> DATA RECORDS:

═══

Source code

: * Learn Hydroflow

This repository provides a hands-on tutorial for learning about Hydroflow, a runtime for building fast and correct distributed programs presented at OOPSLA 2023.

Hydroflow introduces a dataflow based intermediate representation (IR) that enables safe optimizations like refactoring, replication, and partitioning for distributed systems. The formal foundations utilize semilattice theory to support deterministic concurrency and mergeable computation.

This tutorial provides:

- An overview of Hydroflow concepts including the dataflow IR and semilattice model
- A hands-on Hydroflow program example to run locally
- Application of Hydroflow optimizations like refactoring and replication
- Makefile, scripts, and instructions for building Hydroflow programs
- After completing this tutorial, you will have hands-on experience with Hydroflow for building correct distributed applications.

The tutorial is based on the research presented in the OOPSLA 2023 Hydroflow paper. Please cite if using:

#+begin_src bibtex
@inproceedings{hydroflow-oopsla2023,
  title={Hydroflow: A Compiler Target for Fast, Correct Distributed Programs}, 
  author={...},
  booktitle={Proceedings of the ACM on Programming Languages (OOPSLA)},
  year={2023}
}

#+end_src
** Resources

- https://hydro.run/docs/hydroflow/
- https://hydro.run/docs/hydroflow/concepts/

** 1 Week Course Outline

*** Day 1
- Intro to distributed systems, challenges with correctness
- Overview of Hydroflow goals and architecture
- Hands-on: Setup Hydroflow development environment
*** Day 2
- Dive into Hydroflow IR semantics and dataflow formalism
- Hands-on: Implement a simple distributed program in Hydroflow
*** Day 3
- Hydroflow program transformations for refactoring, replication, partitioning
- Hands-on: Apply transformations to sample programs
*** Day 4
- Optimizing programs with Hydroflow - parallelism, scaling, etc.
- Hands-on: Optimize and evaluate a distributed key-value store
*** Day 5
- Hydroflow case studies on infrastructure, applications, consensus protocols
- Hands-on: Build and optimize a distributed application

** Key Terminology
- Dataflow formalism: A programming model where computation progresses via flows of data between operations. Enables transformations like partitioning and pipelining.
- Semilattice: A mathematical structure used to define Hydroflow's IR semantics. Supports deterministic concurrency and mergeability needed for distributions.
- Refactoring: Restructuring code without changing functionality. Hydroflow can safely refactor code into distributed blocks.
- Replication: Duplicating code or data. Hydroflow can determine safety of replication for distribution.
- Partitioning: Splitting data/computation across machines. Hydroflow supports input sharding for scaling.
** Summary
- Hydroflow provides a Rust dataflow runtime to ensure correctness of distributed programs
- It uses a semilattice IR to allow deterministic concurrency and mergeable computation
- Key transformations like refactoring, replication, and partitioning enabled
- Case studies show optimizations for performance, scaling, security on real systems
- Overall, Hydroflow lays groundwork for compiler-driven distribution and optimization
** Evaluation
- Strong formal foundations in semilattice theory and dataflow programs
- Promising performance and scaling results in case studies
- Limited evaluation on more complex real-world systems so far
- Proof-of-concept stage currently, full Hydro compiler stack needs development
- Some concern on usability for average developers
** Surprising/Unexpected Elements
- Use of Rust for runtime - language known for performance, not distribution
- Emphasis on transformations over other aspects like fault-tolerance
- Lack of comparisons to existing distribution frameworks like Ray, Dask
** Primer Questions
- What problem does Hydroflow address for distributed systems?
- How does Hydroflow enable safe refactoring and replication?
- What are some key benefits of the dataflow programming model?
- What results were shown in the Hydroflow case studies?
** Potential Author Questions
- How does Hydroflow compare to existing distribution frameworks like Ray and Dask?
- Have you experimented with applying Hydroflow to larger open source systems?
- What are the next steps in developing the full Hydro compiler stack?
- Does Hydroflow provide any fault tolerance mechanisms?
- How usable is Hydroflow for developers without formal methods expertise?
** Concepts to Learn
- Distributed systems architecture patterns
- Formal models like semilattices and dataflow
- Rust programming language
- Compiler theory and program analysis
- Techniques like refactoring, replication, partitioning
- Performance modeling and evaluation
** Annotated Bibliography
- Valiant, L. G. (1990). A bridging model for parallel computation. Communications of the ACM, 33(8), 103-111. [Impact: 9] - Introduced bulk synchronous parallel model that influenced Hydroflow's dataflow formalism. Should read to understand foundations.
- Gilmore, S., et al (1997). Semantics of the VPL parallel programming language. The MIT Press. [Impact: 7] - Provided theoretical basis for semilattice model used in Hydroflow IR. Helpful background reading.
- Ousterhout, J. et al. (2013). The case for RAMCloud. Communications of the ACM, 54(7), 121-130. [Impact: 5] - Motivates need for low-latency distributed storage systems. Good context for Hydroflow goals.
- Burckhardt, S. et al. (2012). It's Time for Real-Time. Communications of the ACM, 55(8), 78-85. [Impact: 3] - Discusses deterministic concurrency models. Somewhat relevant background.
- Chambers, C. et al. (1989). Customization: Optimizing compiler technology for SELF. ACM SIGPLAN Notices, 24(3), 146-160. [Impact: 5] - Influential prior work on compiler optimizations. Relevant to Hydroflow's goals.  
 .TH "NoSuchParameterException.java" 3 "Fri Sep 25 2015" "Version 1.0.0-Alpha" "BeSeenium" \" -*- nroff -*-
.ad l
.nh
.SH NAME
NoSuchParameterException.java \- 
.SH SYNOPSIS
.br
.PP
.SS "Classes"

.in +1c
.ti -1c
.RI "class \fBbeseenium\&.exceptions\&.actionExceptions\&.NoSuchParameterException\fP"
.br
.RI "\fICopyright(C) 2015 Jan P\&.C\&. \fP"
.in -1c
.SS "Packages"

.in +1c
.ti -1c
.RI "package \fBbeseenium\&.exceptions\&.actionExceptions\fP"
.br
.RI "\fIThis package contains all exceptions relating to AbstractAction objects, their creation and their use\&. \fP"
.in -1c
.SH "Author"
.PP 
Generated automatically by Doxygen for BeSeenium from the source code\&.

═══

> WORK TASK: All the lines that hold the word "architecture" must appear in the answer, copied from the records.

> REPLY:
- Overview of Hydroflow goals and architecture
- Distributed systems architecture patterns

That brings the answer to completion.